TASK REQUIREMENTS => Copy the lines from the start of the records through the line containing "95% бавовна, 5% еластан.", including both ends.

Saved data entries =>
• • •

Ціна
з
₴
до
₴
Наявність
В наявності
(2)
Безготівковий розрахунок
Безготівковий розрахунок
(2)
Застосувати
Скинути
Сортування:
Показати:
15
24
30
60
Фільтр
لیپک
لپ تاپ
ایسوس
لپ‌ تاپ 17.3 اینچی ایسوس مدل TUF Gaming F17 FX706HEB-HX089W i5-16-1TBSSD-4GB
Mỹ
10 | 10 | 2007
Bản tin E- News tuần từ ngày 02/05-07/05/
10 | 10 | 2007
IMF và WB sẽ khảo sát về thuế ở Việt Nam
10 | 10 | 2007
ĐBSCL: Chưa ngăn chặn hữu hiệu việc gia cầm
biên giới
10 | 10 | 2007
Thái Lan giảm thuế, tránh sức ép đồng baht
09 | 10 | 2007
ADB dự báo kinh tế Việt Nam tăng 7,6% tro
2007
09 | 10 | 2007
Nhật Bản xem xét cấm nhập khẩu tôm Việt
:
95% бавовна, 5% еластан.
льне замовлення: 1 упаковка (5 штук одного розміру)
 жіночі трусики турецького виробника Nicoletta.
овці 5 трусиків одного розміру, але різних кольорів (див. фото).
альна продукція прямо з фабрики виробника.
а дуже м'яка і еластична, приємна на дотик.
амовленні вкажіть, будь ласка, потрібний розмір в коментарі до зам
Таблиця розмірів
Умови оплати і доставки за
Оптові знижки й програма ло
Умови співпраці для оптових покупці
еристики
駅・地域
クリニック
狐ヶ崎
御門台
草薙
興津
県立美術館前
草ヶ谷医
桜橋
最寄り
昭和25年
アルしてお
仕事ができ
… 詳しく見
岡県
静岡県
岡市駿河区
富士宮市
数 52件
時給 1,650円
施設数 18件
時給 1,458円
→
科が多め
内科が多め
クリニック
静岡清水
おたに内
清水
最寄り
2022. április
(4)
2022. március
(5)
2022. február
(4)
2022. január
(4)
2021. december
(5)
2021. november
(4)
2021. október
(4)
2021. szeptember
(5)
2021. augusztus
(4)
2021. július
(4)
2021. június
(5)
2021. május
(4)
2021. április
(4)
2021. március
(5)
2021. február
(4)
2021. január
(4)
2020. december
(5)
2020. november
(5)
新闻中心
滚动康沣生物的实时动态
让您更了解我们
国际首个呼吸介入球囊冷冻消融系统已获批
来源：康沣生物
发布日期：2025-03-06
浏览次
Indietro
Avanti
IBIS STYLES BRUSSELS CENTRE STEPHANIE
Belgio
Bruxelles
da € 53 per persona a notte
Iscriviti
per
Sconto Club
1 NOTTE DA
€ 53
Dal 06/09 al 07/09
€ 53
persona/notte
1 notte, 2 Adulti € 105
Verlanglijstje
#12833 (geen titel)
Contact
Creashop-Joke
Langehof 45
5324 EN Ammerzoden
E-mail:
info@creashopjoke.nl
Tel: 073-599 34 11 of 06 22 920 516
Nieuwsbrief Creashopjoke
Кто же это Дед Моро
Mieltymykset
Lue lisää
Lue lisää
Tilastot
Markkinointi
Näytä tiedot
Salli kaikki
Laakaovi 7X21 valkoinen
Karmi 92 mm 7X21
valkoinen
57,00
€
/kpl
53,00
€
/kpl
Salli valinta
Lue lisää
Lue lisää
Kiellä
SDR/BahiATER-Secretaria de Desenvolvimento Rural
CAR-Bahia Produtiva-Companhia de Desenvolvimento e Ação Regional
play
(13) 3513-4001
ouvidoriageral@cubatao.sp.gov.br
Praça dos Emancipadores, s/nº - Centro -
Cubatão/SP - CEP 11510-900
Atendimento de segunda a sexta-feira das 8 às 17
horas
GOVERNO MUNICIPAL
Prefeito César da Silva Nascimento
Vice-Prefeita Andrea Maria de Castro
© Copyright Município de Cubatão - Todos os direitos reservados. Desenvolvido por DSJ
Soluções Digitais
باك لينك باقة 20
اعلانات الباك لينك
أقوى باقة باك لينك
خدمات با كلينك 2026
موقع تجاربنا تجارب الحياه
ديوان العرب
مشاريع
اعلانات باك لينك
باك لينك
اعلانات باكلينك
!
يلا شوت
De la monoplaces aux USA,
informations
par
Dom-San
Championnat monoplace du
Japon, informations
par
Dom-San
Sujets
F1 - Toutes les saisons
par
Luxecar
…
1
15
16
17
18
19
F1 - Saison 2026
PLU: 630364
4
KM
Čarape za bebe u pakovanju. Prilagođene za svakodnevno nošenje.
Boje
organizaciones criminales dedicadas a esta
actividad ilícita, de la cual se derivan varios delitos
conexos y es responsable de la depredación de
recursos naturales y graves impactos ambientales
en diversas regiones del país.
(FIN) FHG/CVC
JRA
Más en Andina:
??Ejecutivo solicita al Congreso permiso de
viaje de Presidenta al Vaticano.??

• • •

ANSWER SECTION =>
Ціна
з
₴
до
₴
Наявність
В наявності
(2)
Безготівковий розрахунок
Безготівковий розрахунок
(2)
Застосувати
Скинути
Сортування:
Показати:
15
24
30
60
Фільтр
لیپک
لپ تاپ
ایسوس
لپ‌ تاپ 17.3 اینچی ایسوس مدل TUF Gaming F17 FX706HEB-HX089W i5-16-1TBSSD-4GB
Mỹ
10 | 10 | 2007
Bản tin E- News tuần từ ngày 02/05-07/05/
10 | 10 | 2007
IMF và WB sẽ khảo sát về thuế ở Việt Nam
10 | 10 | 2007
ĐBSCL: Chưa ngăn chặn hữu hiệu việc gia cầm
biên giới
10 | 10 | 2007
Thái Lan giảm thuế, tránh sức ép đồng baht
09 | 10 | 2007
ADB dự báo kinh tế Việt Nam tăng 7,6% tro
2007
09 | 10 | 2007
Nhật Bản xem xét cấm nhập khẩu tôm Việt
:
95% бавовна, 5% еластан.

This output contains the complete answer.